Managing Differences in Formality
Managing employees with different formality factors can be challenging but the yin and yang of high and low formality can produce a powerhouse team. Here are some considerations:
Clarify What Success Looks Like: Ensure everyone understands what a successful outcome looks like. Share the end goal, involved parties, moving parts, deadlines, and any other details critical to the work. If there is not a set structure or process in place, describe any non-negotiables and ask your high formality employees to weigh in and build any needed process, playbook, or other structures they would find helpful to achieve the end goal.
Set Expectations: High formality employees want their work to be perfect, but that’s not always achievable, or even expected. Define what’s acceptable not to be perfect and what aspects must go well. For example, sometimes it is more important to respond to inquiries quickly than to have a full answer, so the expectation is to respond within 24-hours with “I’m looking into that” or “here is what I know now, I will get more details next week” rather than waiting a week to obtain the detailed, correct answer. Establish clear expectations for resources and support.

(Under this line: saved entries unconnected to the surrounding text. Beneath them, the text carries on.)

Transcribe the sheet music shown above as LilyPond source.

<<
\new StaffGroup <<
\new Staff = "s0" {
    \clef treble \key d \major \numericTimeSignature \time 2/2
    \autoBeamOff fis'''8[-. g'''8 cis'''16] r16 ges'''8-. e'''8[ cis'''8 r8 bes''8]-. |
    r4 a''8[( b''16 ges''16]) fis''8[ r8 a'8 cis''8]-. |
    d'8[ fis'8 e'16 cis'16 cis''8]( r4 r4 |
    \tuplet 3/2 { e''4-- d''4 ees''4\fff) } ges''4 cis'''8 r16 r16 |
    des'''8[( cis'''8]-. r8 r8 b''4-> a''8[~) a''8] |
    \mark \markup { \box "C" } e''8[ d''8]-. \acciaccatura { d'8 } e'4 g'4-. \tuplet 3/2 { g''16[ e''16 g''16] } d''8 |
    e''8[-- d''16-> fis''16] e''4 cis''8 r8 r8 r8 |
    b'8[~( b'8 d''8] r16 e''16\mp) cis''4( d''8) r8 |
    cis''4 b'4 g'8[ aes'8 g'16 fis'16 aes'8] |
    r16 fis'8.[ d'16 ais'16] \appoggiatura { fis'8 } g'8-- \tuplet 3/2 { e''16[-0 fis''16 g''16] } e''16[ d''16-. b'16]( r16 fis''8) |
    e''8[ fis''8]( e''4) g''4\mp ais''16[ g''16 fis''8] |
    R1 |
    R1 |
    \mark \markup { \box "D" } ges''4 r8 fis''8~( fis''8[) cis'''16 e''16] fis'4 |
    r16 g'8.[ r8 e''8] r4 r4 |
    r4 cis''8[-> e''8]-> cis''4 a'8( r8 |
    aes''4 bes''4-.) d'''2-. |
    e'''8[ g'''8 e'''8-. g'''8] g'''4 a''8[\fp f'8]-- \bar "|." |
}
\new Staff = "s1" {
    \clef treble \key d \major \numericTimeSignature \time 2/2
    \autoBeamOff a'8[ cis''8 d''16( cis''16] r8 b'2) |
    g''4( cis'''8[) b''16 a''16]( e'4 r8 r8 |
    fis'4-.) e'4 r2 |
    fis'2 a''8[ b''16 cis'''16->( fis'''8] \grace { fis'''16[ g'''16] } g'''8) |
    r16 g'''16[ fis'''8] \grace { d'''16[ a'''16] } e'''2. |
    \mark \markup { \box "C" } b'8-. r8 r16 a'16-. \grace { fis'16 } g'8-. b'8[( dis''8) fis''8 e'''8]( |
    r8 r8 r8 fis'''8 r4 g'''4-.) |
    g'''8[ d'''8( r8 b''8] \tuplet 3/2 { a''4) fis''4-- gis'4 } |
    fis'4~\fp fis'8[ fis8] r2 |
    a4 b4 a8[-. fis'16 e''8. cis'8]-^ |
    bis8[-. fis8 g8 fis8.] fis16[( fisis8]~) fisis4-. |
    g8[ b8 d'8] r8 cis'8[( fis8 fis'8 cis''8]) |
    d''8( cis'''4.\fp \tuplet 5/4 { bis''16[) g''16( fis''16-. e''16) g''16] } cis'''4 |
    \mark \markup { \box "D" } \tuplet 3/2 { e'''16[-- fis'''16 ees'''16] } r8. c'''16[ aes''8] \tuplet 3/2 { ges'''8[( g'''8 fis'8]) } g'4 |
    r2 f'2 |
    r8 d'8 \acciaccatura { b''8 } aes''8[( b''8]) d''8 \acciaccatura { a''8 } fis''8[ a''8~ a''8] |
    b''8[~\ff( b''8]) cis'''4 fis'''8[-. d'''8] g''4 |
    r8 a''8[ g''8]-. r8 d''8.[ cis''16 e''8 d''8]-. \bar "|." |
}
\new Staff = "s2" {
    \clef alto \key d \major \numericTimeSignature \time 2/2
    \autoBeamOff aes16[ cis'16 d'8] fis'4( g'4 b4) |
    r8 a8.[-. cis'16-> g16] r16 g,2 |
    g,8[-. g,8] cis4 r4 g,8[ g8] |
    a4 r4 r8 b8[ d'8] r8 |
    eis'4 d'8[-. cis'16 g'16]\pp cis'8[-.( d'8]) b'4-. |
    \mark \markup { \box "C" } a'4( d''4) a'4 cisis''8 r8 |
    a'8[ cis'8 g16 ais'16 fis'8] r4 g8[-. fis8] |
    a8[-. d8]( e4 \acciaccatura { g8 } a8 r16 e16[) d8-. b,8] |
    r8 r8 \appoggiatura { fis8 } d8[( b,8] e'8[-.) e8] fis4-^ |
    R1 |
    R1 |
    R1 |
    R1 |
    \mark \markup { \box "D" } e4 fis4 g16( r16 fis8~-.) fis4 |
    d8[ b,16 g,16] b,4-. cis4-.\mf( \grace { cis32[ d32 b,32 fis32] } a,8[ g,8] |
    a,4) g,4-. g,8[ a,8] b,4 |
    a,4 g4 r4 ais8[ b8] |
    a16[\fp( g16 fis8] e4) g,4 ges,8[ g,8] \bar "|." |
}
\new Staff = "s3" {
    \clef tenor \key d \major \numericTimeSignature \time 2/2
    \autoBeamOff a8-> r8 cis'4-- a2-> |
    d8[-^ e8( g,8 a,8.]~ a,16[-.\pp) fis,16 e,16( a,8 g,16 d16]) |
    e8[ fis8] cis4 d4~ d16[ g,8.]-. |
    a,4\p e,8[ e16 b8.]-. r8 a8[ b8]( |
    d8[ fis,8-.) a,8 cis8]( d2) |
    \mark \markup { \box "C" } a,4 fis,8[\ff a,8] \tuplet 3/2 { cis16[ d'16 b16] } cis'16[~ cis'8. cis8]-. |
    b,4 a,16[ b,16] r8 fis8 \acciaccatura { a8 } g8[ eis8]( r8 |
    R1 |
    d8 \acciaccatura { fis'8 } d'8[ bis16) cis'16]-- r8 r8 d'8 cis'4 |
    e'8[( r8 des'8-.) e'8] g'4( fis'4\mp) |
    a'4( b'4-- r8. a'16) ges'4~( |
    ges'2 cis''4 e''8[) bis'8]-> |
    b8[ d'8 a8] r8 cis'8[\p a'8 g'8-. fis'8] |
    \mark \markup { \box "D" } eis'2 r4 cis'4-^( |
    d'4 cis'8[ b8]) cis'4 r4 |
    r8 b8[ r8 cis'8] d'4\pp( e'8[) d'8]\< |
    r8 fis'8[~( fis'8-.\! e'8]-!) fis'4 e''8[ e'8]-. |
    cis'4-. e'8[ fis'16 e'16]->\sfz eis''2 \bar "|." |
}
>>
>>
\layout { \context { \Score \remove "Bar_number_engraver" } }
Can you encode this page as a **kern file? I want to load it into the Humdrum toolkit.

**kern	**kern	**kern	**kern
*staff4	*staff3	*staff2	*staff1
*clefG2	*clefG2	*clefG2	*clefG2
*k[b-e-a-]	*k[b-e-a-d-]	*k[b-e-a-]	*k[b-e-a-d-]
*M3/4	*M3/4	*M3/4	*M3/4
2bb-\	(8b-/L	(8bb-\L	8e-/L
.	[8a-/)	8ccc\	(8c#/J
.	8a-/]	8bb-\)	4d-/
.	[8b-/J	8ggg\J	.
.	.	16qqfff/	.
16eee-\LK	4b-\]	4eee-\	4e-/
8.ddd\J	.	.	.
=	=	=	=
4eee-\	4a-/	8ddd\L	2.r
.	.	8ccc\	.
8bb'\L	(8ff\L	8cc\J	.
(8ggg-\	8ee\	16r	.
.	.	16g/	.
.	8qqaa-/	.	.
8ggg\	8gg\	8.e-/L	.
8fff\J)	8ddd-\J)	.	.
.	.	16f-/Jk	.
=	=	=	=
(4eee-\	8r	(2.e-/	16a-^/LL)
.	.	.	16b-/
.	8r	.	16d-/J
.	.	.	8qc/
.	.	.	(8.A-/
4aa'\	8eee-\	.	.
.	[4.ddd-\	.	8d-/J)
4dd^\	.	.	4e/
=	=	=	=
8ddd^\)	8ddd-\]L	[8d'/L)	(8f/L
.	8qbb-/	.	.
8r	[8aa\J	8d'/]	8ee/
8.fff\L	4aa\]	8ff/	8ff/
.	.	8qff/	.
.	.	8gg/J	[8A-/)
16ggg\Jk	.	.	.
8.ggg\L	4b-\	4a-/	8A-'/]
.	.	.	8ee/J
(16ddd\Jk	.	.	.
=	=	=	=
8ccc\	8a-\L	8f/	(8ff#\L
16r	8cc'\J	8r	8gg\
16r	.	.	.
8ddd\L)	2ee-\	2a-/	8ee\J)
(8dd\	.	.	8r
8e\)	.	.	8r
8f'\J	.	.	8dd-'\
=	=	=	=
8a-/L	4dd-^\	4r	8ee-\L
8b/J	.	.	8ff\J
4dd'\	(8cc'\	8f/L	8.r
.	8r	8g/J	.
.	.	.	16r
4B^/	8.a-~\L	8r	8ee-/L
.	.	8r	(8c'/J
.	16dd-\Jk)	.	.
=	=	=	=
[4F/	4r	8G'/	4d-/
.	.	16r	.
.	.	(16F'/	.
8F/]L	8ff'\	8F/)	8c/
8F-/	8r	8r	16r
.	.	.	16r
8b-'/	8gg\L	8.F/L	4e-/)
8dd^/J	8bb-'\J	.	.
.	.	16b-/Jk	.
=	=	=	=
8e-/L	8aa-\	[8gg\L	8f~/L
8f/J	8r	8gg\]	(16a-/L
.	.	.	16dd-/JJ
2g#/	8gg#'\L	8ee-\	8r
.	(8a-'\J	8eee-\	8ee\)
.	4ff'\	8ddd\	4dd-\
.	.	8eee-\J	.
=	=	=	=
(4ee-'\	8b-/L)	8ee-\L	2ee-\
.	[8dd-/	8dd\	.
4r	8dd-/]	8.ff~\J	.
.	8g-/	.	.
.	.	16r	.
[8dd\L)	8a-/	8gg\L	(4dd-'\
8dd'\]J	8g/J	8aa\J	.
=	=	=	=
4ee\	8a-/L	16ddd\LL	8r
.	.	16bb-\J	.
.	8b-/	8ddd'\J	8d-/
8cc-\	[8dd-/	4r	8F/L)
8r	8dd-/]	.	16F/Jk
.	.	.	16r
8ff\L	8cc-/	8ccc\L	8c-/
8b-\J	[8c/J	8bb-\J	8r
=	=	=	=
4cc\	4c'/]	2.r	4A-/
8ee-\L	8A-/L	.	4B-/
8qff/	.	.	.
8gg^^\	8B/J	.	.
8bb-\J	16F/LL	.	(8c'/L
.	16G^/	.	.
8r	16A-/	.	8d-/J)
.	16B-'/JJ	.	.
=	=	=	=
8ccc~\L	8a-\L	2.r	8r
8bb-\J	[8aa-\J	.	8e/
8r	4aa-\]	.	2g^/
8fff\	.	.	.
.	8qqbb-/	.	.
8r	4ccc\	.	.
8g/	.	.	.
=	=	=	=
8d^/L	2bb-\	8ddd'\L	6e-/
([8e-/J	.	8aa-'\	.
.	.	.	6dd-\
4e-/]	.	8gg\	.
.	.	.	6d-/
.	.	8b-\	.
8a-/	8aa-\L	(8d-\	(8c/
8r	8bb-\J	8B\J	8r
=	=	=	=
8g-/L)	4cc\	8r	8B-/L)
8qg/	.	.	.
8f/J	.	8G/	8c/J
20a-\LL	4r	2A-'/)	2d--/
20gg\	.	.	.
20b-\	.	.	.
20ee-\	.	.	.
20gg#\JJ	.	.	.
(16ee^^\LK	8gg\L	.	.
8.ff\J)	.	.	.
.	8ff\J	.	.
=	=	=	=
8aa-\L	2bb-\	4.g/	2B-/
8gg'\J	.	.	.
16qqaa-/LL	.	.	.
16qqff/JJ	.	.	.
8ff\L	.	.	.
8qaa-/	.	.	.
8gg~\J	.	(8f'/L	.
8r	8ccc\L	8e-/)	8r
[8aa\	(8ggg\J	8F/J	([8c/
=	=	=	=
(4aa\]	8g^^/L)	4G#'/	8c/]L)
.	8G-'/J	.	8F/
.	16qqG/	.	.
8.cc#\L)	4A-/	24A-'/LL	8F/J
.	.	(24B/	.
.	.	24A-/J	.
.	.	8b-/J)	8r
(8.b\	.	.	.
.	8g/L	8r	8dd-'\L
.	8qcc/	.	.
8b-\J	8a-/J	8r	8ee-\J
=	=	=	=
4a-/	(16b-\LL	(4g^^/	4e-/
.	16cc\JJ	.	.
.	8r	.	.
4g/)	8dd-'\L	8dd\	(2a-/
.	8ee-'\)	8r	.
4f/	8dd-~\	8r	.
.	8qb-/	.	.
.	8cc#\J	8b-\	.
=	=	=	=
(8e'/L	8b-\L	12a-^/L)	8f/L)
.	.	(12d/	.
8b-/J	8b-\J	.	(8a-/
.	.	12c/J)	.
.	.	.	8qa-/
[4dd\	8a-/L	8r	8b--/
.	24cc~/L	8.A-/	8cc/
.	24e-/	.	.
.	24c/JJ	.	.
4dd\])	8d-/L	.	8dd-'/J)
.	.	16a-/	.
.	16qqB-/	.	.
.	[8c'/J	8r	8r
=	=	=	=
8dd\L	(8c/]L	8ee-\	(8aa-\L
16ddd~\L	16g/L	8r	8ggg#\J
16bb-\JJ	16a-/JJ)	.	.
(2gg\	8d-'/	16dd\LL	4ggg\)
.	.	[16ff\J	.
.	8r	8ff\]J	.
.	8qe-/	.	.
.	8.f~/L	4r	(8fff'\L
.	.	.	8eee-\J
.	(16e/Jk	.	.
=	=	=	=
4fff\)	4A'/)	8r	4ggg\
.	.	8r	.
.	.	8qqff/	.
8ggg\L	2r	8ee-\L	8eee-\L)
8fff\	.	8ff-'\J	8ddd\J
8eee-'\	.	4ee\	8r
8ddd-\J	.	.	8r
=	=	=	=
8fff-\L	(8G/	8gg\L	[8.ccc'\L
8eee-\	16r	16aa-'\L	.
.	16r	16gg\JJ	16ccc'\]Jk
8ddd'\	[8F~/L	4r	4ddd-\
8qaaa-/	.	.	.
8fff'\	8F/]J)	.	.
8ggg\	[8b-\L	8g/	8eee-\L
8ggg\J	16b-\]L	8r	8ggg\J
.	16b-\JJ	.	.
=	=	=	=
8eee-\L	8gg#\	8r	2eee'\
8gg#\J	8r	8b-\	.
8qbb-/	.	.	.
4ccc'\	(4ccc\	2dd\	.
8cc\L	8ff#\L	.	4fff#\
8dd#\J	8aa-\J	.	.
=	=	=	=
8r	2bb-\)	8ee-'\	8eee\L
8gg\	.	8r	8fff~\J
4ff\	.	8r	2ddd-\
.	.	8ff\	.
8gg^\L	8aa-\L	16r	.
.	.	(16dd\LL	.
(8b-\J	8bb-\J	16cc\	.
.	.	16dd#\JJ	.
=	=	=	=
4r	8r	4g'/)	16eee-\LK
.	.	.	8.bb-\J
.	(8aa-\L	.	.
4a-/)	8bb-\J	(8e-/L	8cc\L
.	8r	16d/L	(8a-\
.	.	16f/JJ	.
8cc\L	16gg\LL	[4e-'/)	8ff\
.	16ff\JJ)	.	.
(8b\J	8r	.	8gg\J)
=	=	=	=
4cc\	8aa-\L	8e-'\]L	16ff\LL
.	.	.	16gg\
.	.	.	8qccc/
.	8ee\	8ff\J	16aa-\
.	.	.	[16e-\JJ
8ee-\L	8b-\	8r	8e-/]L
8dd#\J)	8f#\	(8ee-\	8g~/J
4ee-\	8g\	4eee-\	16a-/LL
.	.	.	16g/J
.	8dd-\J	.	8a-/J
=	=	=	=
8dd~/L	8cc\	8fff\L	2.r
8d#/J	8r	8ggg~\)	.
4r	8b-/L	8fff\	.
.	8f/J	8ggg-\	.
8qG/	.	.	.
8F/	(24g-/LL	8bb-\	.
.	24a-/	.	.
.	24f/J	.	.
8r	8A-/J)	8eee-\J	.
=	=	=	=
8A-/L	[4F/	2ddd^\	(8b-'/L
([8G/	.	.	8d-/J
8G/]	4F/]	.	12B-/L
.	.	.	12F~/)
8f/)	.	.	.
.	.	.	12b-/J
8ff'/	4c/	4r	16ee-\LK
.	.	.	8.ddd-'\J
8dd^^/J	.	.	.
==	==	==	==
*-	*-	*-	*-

Let them know you have their back, especially when things don’t go as planned.
Ask Questions: Be sure to ask questions such as “What else do you need to know to get started?” or “What questions do you have before moving forward?” This will create a comfortable and inclusive environment as well provide space for collecting accurate information in order to produce quality work.
In conclusion, high formality colleagues bring a valuable perspective to the workplace. By embracing their meticulous nature and recognizing their commitment to success, you can foster a harmonious and productive work environment. Remember, it’s all about finding the right balance and appreciating the unique strengths each team member brings to the table.